The magnificent architecture of the South Carolina State House served as the backdrop for Diabetes under the Dome – an event obviously focusing on one of the state’s worst health nightmares: diabetes.
Nearly 10% of the state’s population is afflicted – a startling statistic only to be outdone by the fact that an additional 6.7% have pre-diabetes and a large number don’t even know they have the debilitating disease.
State Representative Doug Brannon stood with his daughter, Lexi, and shared their emotional journey from the lows of her diagnosis at the age of 6 to the highs of seeing her enter college and excel as a student. Lexi has taken on an advocacy role as counselor at Camp Adam Fisher, a camp for children with diabetes.
While it is a fact that South Carolina has the seventh highest rate of the disease, it isn’t confined here. It is a national emergency.

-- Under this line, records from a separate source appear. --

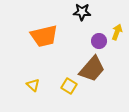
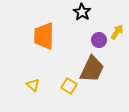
black star: rotated 30 degrees clockwise
yellow arrow: rotated 14 degrees clockwise
orange trapezoid: rotated 104 degrees clockwise
purple circle: moved 1 px up
brown trapezoid: rotated 16 degrees counterclockwise
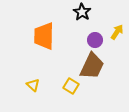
purple circle: moved 4 px left
brown trapezoid: moved 3 px up
yellow square: moved 2 px right
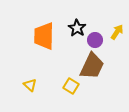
black star: moved 5 px left, 16 px down
yellow triangle: moved 3 px left
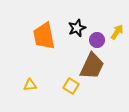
black star: rotated 18 degrees clockwise
orange trapezoid: rotated 12 degrees counterclockwise
purple circle: moved 2 px right
yellow triangle: rotated 48 degrees counterclockwise
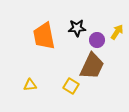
black star: rotated 18 degrees clockwise
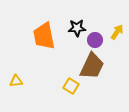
purple circle: moved 2 px left
yellow triangle: moved 14 px left, 4 px up
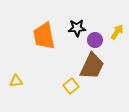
yellow square: rotated 21 degrees clockwise
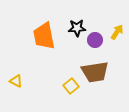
brown trapezoid: moved 3 px right, 6 px down; rotated 56 degrees clockwise
yellow triangle: rotated 32 degrees clockwise
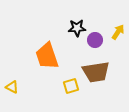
yellow arrow: moved 1 px right
orange trapezoid: moved 3 px right, 20 px down; rotated 8 degrees counterclockwise
brown trapezoid: moved 1 px right
yellow triangle: moved 4 px left, 6 px down
yellow square: rotated 21 degrees clockwise
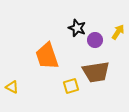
black star: rotated 24 degrees clockwise
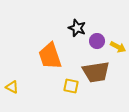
yellow arrow: moved 15 px down; rotated 84 degrees clockwise
purple circle: moved 2 px right, 1 px down
orange trapezoid: moved 3 px right
yellow square: rotated 28 degrees clockwise
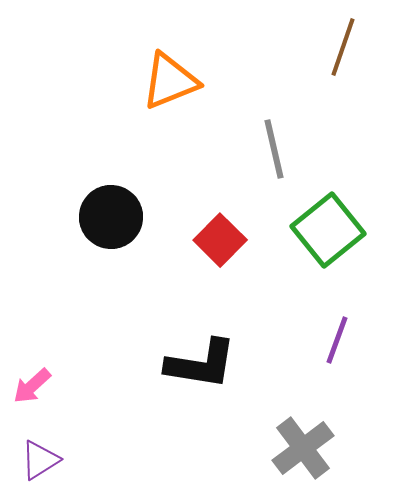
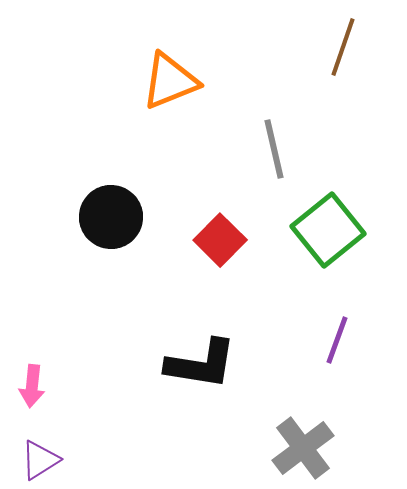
pink arrow: rotated 42 degrees counterclockwise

The potential health implications are staggering: from chronic kidney failure, to blindness, amputations, and increased risk of death from heart disease and stroke.
Economically, much like Alzheimer’s Disease, uncontrolled diabetes will contribute to bankrupting economies. According to the American Diabetes Association, the cost of diagnosed diabetes in the United States was $245 billion in 2012, a 41% increase in 5 years. The factors behind such a number are for the larger part direct medical costs (e.g., hospitalizations, emergency room visits, office visits and medications) and reduced productivity.
And then there is the economic and life-changing impact yet to be realized by the estimated seven million undiagnosed Americans. As Dr. Marion Burton, Medical Director of the SC Department of Health and Human Services pointed out, “the longer a person goes undiagnosed, the shorter their life will be.”
Dr. Salvatore Alesci, PhRMA Vice President of Scientific and Regulatory Affairs, welcomed the state’s commitment to fight the disease. He highlighted the progress made in the management and treatment of diabetes due in large part to the discovery and development of innovative medicine, including eight new classes of therapies for diabetes type 2 approved by the Food and Drug Administration (FDA) in recent years. Dr. Alesci emphasized that such progress would have not been possible without the patients who volunteered to participate in clinical trials. He pointed out that there are 200 active clinical trials in the United States, 140 of which are recruiting patients, including 40 in South Carolina.
Dr. Alesci also noted that clinical trials provide an opportunity for patients to play a more active role in fighting their disease. This is particularly important for certain populations, including African Americans and Hispanics, that have a higher prevalence of diabetes but are currently underrepresented in clinical trials. Earlier this month, PhRMA joined the National Minority Quality Forum to unveil I’m In, a national campaign to raise awareness about the importance of clinical research and encourage greater participation by diverse patient populations to help researchers develop potential new life-saving medicines.
PhRMA just last month released Medicines in Development for Diabetes, a report highlighting the 180 medicines in the development pipeline to treat the disease and related conditions. I hope you’ll take a look at the report and share with someone.
March 20th is a day set aside by South Carolina officials. But sadly, that day has come and gone and those with the disease will continue the fight. Five thousand American adults are diagnosed daily with diabetes. Seventy-nine million American adults have pre-diabetes.
The statistics are overwhelming. However the problem will not disappear by simply ignoring or avoiding the signs. To echo Representative Brannon, if you don’t know about diabetes, find out about it. If you see physical changes in you or your children, check it out.
But don’t avoid it.
Share your experiences for any or all of these questions: 1) What are you doing to fight the odds of getting it? 2) If you have been diagnosed, what are you doing to combine adherence to your medications and physical fitness to fight complications? 3) What are you doing to help others learn about the disease?